Estimating that sales were down by 80 to 100%, LiveKomm chair Axel Ballreich said the existing live music business model was increasingly being called into question. He also shared his fears that no major tours will be able to take place in the first half of 2022.

“A time like the one we experienced live in 2018 and 2019 has moved very, very far away,” he said. “It will take a few years of development work.”

Michow put the loss of income for the industry during the coronavirus crisis at €10 billion, and noted that while aid programmes had been useful, some were not geared towards the needs of the business and, more pertinently, were not designed to last for such a long time.

Warning the live business was fighting for its very existence and had “run out of time”, Michow said the situation had become one of “desperation and hopelessness”.

“There is still no opening strategy,” he lamented. “In the current situation, we cannot plan tours. The countries have to agree on uniform regulations.

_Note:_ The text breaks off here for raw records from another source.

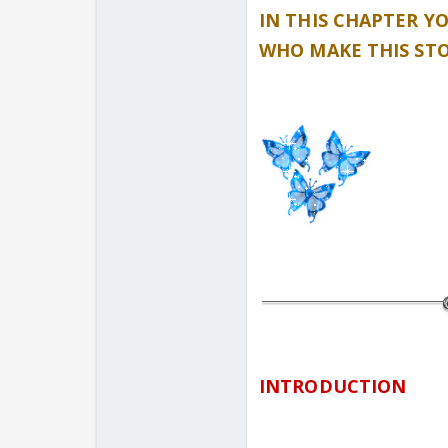
IN THIS CHAPTER Y
WHO MAKE THIS ST
INTRODUCTION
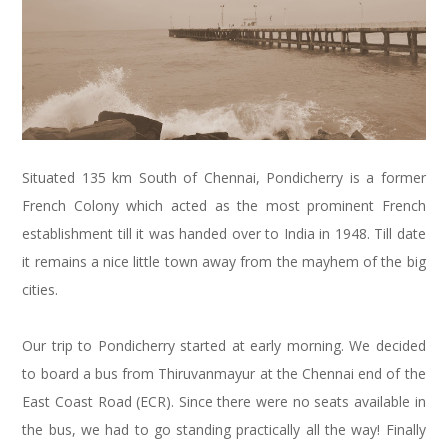
Situated 135 km South of Chennai, Pondicherry is a former
French Colony which acted as the most prominent French
establishment till it was handed over to India in 1948. Till date
it remains a nice little town away from the mayhem of the big
cities.
Our trip to Pondicherry started at early morning. We decided
to board a bus from Thiruvanmayur at the Chennai end of the
East Coast Road (ECR). Since there were no seats available in
the bus, we had to go standing practically all the way! Finally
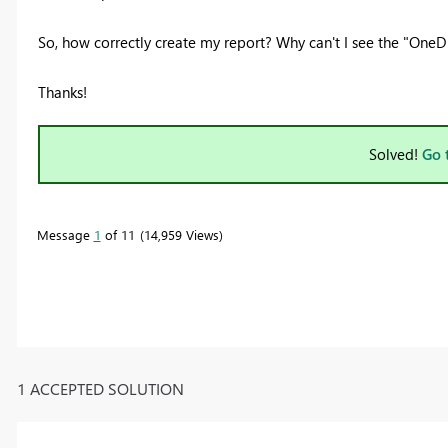
So, how correctly create my report? Why can't I see the
"OneDr
Thanks!
Solved!
Go 
Message
1
of 11
14,959 Views
1 ACCEPTED SOLUTION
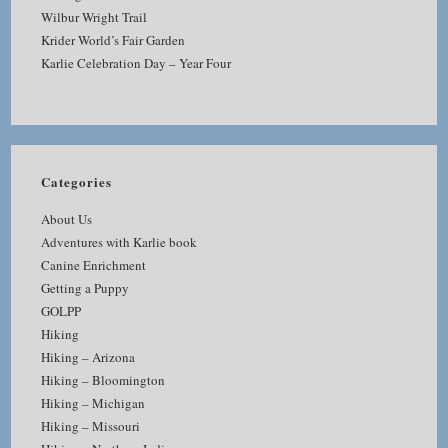
Wilbur Wright Trail
Krider World’s Fair Garden
Karlie Celebration Day – Year Four
Categories
About Us
Adventures with Karlie book
Canine Enrichment
Getting a Puppy
GOLPP
Hiking
Hiking – Arizona
Hiking – Bloomington
Hiking – Michigan
Hiking – Missouri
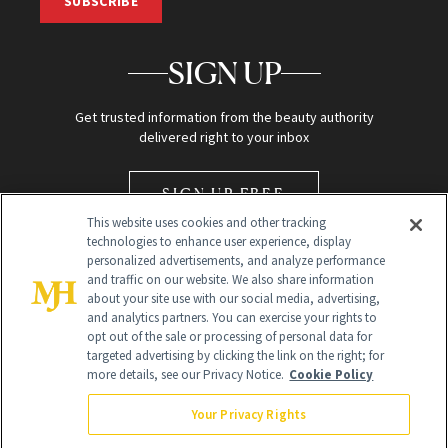
SUBSCRIBE
SIGN UP
Get trusted information from the beauty authority
delivered right to your inbox
SIGN UP FREE
This website uses cookies and other tracking
technologies to enhance user experience, display
personalized advertisements, and analyze performance
and traffic on our website. We also share information
about your site use with our social media, advertising,
and analytics partners. You can exercise your rights to
opt out of the sale or processing of personal data for
Global Headquarters
targeted advertising by clicking the link on the right; for
more details, see our Privacy Notice.
Cookie Policy
259 Prospect Plains Rd Building H
Monroe Township, NJ 08831 info@newbeauty.com
Your Privacy Rights
info@newbeauty.com
NewBeauty may earn a portion of sales from products that are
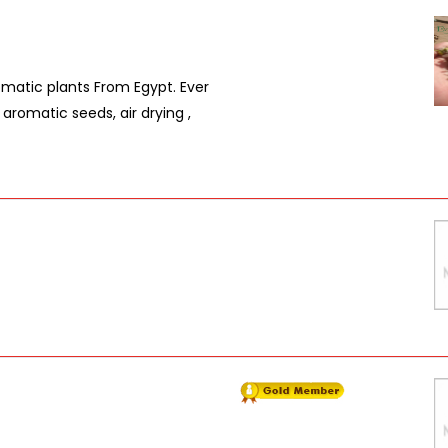
omatic plants From Egypt. Ever
 aromatic seeds, air drying ,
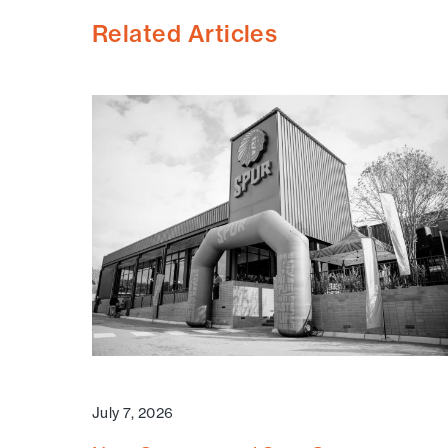
Related Articles
July 7, 2026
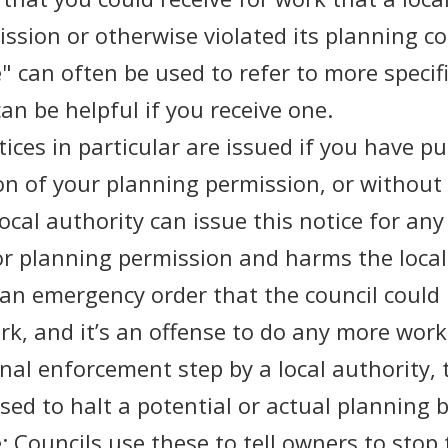
sion or otherwise violated its planning co
 can often be used to refer to more specif
an be helpful if you receive one.
ices in particular are issued if you have p
n of your planning permission, or without
local authority can issue this notice for an
for planning permission and harms the local
ly an emergency order that the council could
k, and it’s an offense to do any more work
inal enforcement step by a local authority,
used to halt a potential or actual planning 
 Councils use these to tell owners to stop 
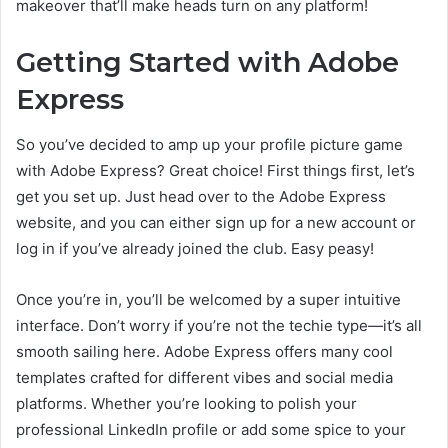
makeover that’ll make heads turn on any platform!
Getting Started with Adobe
Express
So you’ve decided to amp up your profile picture game
with Adobe Express? Great choice! First things first, let’s
get you set up. Just head over to the Adobe Express
website, and you can either sign up for a new account or
log in if you’ve already joined the club. Easy peasy!
Once you’re in, you’ll be welcomed by a super intuitive
interface. Don’t worry if you’re not the techie type—it’s all
smooth sailing here. Adobe Express offers many cool
templates crafted for different vibes and social media
platforms. Whether you’re looking to polish your
professional LinkedIn profile or add some spice to your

“Since the coronavirus will not simply vanish into thin air in the coming year, we finally need comprehensible, standardised criteria for a nationwide opening perspective. ”

The one-hour press conference on 16 December began with a lecture by Klaus Wohlrabe, the deputy head of the Ifo Institute for Economic Research, who stated the event industry was the sector hardest hit by Covid-19 infection protection measures.

Wohlrabe asserted that the industry’s business climate index fell from minus 2.2 points in October, to minus 26 points in November.

“Until October there was still hope for improvement,” he said. “This disappeared in November.”